The merged companies will create a new entity known as Payzone. However, the conclusion of the merger will be subject to approval by Cardpoint’s shareholders.

It is understood that following the merger, Payzone will be approximately 59pc owned by Alphyra shareholders (being principally Alphyra’s management and Balderton Capital) and 40.9pc by Cardpoint shareholders.

While the companies did not disclose the value of the deal, reports suggest it to be worth up to €800m.

Alphyra, headed by John Nagle, operates electronic payment and mobile credit top-up machines, while Cardpoint operates more than 6,000 cash machines throughout the UK and Germany.

Meaney’s raised voice
An Irishman’s company responsible for one of the highest-capacity fibre networks in Europe has completed the issue of a convertible bond that will raise up to €32m to accelerate investment in long-haul and last-mile infrastructure.

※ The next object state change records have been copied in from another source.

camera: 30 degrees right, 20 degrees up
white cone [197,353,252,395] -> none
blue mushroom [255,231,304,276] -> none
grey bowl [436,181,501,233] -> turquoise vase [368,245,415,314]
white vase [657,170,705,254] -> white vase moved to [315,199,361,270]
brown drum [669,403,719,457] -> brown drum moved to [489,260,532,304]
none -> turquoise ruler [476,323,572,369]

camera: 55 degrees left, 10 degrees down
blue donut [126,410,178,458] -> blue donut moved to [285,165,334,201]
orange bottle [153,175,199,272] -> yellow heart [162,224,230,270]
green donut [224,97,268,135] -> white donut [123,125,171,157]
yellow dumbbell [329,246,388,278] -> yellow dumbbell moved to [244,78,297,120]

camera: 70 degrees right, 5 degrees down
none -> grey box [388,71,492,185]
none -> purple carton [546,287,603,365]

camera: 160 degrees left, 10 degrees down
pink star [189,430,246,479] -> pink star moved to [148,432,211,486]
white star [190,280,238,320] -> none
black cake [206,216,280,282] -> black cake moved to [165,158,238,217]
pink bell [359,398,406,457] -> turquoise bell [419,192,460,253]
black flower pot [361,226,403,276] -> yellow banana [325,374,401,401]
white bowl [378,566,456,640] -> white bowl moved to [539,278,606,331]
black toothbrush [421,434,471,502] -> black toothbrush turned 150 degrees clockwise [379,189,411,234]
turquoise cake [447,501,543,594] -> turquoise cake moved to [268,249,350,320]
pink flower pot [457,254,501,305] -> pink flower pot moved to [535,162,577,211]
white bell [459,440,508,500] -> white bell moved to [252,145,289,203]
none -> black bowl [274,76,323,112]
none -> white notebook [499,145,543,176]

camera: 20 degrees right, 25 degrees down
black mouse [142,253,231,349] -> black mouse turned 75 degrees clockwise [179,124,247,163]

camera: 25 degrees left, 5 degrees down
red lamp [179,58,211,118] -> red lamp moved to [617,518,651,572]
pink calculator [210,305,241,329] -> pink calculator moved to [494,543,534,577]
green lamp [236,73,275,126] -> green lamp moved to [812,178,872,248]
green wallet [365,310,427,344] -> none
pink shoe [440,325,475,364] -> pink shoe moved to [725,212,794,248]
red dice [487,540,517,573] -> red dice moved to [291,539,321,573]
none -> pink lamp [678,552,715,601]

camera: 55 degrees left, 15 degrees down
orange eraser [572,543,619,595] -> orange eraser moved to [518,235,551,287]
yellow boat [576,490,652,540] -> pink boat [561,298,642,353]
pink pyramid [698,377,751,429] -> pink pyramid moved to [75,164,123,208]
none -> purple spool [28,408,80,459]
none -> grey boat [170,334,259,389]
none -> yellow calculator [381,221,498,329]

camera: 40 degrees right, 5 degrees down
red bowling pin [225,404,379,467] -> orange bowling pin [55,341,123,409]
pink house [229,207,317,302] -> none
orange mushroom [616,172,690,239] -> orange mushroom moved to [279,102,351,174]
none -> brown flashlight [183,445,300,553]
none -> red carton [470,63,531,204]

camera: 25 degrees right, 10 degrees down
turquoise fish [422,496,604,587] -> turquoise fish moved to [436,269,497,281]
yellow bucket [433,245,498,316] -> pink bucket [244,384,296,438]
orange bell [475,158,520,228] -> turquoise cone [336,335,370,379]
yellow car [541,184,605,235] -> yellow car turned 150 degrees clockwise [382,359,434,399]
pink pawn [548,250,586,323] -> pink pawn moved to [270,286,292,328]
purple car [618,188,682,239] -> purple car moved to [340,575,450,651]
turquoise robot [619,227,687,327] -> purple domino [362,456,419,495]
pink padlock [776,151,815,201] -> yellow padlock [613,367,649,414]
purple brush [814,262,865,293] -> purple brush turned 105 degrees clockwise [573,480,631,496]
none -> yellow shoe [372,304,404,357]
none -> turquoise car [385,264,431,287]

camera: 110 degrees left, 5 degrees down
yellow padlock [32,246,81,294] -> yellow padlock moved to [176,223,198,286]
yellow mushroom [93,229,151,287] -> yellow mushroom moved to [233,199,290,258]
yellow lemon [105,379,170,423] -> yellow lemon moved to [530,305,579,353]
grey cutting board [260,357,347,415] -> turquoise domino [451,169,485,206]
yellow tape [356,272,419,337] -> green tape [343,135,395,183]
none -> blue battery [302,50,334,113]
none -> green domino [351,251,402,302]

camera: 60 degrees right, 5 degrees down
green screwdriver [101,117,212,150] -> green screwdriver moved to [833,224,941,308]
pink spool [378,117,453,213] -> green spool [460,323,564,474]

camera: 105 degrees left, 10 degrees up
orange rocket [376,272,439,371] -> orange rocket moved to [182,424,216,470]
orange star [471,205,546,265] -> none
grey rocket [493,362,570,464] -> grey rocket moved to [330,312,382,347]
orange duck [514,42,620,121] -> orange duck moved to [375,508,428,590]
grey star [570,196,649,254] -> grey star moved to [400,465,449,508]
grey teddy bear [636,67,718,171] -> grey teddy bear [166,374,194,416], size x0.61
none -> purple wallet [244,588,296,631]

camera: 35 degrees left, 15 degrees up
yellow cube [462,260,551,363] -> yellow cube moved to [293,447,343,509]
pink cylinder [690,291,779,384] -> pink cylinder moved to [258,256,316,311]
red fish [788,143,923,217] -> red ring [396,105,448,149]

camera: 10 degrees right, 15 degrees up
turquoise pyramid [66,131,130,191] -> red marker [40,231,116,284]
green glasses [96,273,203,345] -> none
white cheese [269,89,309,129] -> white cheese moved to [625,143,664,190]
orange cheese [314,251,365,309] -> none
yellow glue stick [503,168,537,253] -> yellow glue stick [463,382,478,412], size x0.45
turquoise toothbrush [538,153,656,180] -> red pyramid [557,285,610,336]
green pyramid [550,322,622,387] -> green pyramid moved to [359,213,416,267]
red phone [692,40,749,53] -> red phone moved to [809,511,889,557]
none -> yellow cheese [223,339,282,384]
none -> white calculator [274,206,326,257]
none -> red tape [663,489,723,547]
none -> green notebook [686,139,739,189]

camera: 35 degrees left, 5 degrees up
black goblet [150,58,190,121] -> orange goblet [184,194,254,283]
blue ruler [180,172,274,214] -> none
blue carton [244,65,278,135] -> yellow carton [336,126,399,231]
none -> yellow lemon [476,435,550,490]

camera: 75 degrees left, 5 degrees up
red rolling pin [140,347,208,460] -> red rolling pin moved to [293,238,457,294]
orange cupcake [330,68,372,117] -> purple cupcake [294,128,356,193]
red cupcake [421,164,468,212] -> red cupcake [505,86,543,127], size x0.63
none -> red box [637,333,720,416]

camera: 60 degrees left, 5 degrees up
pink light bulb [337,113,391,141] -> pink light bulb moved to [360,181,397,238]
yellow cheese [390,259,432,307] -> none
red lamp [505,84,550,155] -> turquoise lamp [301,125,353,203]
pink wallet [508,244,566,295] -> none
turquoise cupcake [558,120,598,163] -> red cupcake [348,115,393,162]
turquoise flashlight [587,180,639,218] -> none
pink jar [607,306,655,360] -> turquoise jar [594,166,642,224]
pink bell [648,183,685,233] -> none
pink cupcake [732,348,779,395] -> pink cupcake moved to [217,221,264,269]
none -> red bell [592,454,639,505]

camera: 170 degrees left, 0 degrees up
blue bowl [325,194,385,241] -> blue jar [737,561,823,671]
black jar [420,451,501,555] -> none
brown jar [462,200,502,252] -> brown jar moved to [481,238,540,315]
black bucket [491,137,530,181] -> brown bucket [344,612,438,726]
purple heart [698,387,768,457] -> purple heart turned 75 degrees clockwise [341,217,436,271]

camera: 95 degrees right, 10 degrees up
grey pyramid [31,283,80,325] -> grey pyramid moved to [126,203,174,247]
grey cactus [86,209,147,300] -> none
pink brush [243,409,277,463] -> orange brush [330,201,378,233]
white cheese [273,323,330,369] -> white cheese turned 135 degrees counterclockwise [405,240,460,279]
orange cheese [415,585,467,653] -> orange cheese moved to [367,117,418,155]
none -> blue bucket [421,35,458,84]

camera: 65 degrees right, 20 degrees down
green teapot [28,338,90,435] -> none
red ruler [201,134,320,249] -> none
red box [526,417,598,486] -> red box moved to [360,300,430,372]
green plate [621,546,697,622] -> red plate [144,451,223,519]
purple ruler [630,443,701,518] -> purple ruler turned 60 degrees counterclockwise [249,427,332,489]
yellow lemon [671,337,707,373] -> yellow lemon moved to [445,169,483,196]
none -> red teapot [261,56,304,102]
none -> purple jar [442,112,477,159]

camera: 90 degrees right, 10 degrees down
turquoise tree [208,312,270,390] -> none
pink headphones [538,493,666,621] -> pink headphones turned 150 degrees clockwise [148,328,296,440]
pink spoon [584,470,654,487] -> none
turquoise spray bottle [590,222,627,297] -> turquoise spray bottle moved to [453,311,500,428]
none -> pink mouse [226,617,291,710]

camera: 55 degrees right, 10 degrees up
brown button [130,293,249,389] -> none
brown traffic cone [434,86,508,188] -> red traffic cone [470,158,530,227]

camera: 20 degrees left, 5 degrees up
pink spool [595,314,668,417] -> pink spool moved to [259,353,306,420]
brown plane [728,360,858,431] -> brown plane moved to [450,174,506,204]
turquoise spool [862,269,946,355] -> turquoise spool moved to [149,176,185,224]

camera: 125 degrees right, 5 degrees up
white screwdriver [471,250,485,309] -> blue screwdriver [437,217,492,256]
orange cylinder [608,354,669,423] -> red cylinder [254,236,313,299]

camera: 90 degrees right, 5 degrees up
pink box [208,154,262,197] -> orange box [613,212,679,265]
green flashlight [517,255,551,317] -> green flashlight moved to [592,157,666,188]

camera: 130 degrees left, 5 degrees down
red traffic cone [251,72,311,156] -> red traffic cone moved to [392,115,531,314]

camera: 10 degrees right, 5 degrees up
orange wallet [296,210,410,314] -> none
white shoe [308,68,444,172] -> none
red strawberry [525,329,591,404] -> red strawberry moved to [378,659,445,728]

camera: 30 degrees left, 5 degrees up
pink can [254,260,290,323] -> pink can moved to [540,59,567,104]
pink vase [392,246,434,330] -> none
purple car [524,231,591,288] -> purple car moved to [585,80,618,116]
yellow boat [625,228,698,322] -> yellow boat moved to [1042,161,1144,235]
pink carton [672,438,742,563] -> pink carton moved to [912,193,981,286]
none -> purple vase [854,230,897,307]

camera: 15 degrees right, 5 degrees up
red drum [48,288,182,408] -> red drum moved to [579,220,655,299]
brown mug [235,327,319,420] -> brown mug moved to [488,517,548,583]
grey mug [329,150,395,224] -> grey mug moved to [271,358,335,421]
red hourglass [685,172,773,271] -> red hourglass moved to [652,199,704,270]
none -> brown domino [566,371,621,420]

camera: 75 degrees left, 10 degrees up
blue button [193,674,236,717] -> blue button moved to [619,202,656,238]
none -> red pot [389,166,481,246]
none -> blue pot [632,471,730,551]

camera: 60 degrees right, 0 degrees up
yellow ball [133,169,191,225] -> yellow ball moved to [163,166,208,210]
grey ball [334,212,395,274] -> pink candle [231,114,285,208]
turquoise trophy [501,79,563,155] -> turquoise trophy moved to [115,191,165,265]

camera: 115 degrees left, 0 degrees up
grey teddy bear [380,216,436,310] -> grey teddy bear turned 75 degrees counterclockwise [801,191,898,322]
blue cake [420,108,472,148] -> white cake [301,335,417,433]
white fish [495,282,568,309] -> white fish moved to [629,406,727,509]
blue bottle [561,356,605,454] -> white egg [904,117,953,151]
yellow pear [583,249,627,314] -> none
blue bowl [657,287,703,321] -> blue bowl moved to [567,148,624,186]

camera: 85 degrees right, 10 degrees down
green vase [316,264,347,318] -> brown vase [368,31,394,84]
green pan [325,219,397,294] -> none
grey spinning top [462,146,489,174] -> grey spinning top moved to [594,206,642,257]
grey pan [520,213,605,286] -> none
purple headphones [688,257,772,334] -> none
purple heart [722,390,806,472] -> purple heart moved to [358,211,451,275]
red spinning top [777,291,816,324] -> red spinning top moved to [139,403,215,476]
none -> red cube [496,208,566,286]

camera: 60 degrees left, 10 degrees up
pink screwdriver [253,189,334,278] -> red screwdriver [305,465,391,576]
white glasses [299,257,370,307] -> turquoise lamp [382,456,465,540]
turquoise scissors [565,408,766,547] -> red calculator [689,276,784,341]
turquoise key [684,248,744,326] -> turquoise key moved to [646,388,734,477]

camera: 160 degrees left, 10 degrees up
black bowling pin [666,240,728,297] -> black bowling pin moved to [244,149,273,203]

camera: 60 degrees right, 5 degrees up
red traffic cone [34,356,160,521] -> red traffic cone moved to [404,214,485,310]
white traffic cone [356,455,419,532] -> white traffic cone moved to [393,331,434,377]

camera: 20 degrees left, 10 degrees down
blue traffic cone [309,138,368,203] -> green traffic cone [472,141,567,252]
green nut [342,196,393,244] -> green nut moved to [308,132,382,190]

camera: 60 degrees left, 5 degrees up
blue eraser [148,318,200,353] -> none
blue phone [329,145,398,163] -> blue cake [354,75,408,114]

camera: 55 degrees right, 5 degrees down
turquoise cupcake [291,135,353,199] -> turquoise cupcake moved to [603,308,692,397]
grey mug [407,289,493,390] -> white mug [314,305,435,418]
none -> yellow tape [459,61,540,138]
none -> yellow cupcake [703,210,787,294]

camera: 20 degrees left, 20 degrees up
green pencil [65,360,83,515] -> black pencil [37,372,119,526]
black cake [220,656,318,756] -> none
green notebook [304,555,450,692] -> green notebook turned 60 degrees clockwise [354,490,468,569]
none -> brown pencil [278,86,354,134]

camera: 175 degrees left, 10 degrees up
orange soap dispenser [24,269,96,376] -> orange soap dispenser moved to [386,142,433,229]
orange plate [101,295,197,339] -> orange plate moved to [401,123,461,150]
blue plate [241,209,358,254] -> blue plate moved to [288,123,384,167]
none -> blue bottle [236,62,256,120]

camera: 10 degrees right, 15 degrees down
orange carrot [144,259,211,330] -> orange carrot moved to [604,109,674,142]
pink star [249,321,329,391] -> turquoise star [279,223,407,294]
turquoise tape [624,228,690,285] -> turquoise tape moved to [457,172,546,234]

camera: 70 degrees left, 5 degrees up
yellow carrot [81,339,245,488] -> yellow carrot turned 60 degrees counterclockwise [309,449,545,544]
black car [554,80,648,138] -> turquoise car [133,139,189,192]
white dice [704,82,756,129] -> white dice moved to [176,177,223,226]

Noel Meaney’s Global Voice, which trades as euNetworks in Europe and owns high-capacity fibre networks and data centres across the continent, amassed revenues of €10.4m for the first half of 2007, resulting in profits of €1.4m.

The Singapore Stock Exchange-listed company which Meaney started after leading a management buyout of data centre firm Metromedia in 2002, attracted 34 new customers and 113 separate new lease agreements in the six months.

Global Voice issued the convertible bond in order to accelerate investment rollout in response to increased customer demand.

Nokia maps future
At a purchase price of €5.7bn, Nokia has acquired mapping and navigational software makers Navteq, opening up a new direction in its services strategy.

Explaining why it chose Navteq, Nokia said in a statement: “The navigation area is a fast-growing business and with location-based services expanding rapidly into mobile communications devices, the industry is poised for even further growth.”

Navteq is the world’s leading supplier of digital mapping information for mobile devices, sat-nav systems and internet-based mapping applications.

The company was founded in 1983 and pulled in revenues of US$582m in the past year alone.